> [Provided data]:
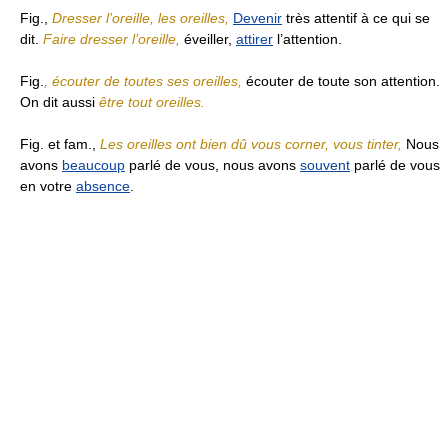
Fig.,
Dresser l’oreille, les oreilles,
Devenir
très attentif à ce qui se
dit.
Faire dresser l’oreille,
éveiller,
attirer
l’attention.
Fig.
, écouter de toutes ses oreilles,
écouter de toute son attention.
On dit aussi
être tout oreilles.
Fig. et fam.,
Les oreilles ont bien dû vous corner, vous tinter,
Nous
avons
beaucoup
parlé de vous, nous avons
souvent
parlé de vous
en votre
absence
.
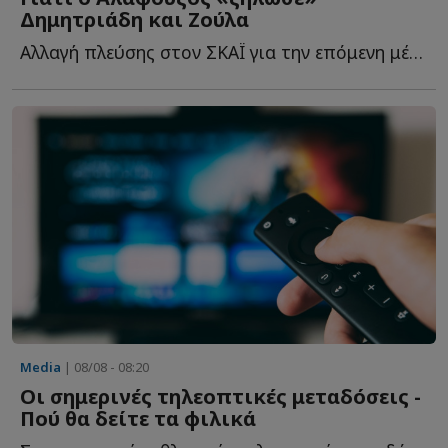
Δημητριάδη και Ζούλα
Αλλαγή πλεύσης στον ΣΚΑΪ για την επόμενη μέρα. Δεν ή...
Media
| 08/08 - 08:20
Οι σημερινές τηλεοπτικές μεταδόσεις -
Πού θα δείτε τα φιλικά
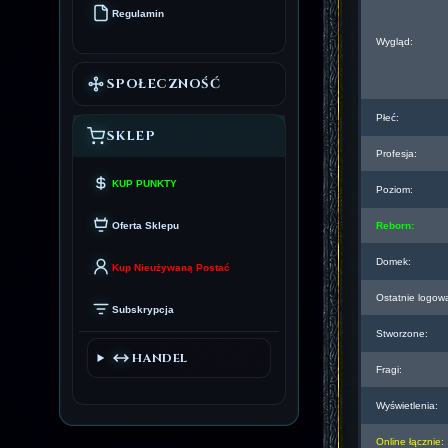
Regulamin
Wygląd:
SPOŁECZNOŚĆ
Płeć:
SKLEP
Profesja:
KUP PUNKTY
Poziom:
Oferta Sklepu
Reborn:
Domek:
Kup Nieużywaną Postać
Ostatnie logow
Subskrypcja
Stworzone:
HANDEL
Fragi:
Wyświetlenia:
Online łącznie:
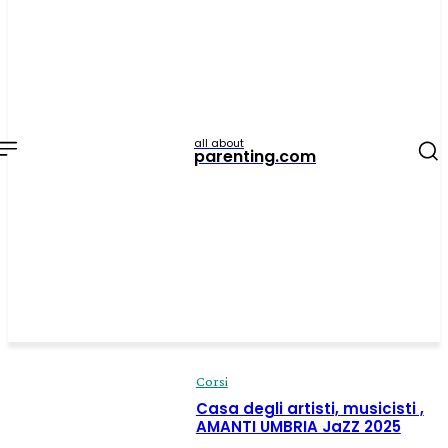
all about
parenting.com
Corsi
Casa degli artisti, musicisti ,
AMANTI UMBRIA JaZZ 2025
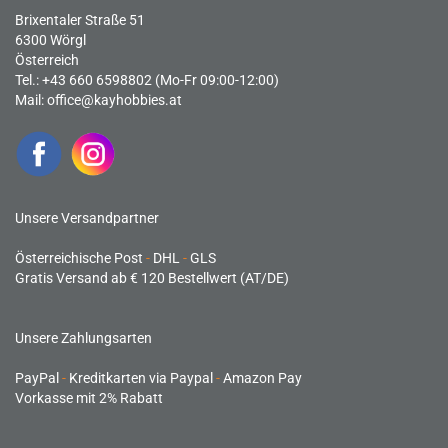
Brixentaler Straße 51
6300 Wörgl
Österreich
Tel.: +43 660 6598802 (Mo-Fr 09:00-12:00)
Mail:
office@kayhobbies.at
Unsere Versandpartner
Österreichische Post
-
DHL
-
GLS
Gratis Versand ab € 120 Bestellwert (AT/DE)
Unsere Zahlungsarten
PayPal
-
Kreditkarten via Paypal
-
Amazon Pay
Vorkasse mit 2% Rabatt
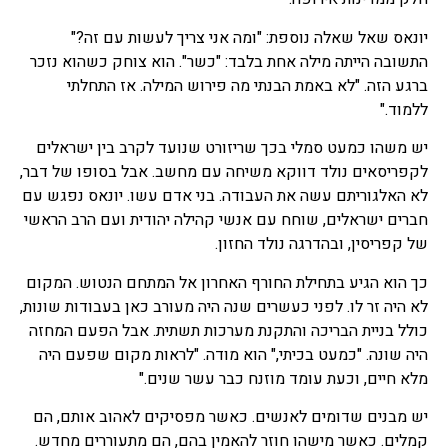
יונאס שאל שאלה נוספת: "ומה אני צריך לעשות עם זה?"
התשובה הייתה מילה אחת בלבד: "כשר". הוא צוחק כשהוא נזכר
ברגע הזה. "לא באמת הבנתי מה פירוש המילה. אז התחלתי
ללמוד."
יש משהו כמעט סמלי בכך שריזורט שנועד לקרב בין ישראלים
לקפריסאים נולד דווקא משיחה עם מחשב. אבל בסופו של דבר,
לא האלגוריתם עשה את העבודה. בני אדם עשו. יונאס נפגש עם
חברים ישראלים, שוחח עם אנשי קהילה יהודית ועם הרב הראשי
של קפריסין, ובהדרגה נולד החזון.
כך הוא הגיע בתחילת החורף האחרון אל המתחם הנטוש. המקום
לא היה זר לו. לפני כעשרים שנה היה מעורב כאן בעבודות שונות,
כולל בניית הבריכה והתקנת מערכות תשתית. אבל הפעם המחזה
היה שונה. "כמעט בכיתי," הוא מודה. "לראות מקום שפעם היה
מלא חיים, וכעת עומד מוזנח כבר עשר שנים."
יש מבנים שדומים לאנשים. כאשר מפסיקים לאהוב אותם, הם
קמלים. כאשר מישהו חוזר להאמין בהם, הם מתעוררים מחדש.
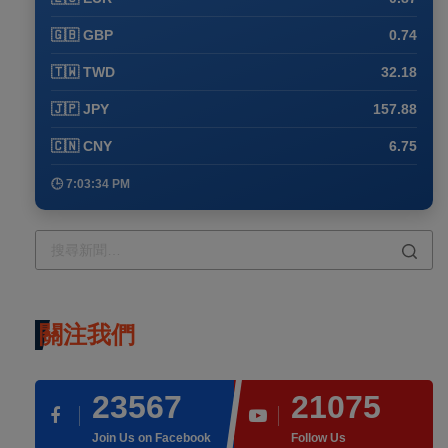
🇬🇧 GBP
0.74
🇹🇼 TWD
32.18
🇯🇵 JPY
157.88
🇨🇳 CNY
6.75
🕒 7:03:34 PM
關注我們
23567
21075
Join Us on Facebook
Follow Us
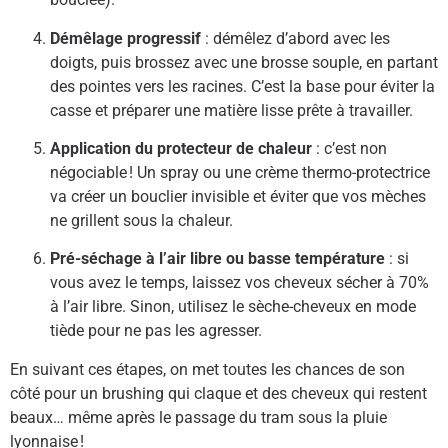
Démêlage progressif
: démêlez d’abord avec les
doigts, puis brossez avec une brosse souple, en partant
des pointes vers les racines. C’est la base pour éviter la
casse et préparer une matière lisse prête à travailler.
Application du protecteur de chaleur
: c’est non
négociable ! Un spray ou une crème thermo-protectrice
va créer un bouclier invisible et éviter que vos mèches
ne grillent sous la chaleur.
Pré-séchage à l’air libre ou basse température
: si
vous avez le temps, laissez vos cheveux sécher à 70%
à l’air libre. Sinon, utilisez le sèche-cheveux en mode
tiède pour ne pas les agresser.
En suivant ces étapes, on met toutes les chances de son
côté pour un brushing qui claque et des cheveux qui restent
beaux… même après le passage du tram sous la pluie
lyonnaise !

> [Instructions for the task]: Check every line above for the string "sous" and copy those that have it.

> [The answer]:
ne grillent sous la chaleur.
beaux… même après le passage du tram sous la pluie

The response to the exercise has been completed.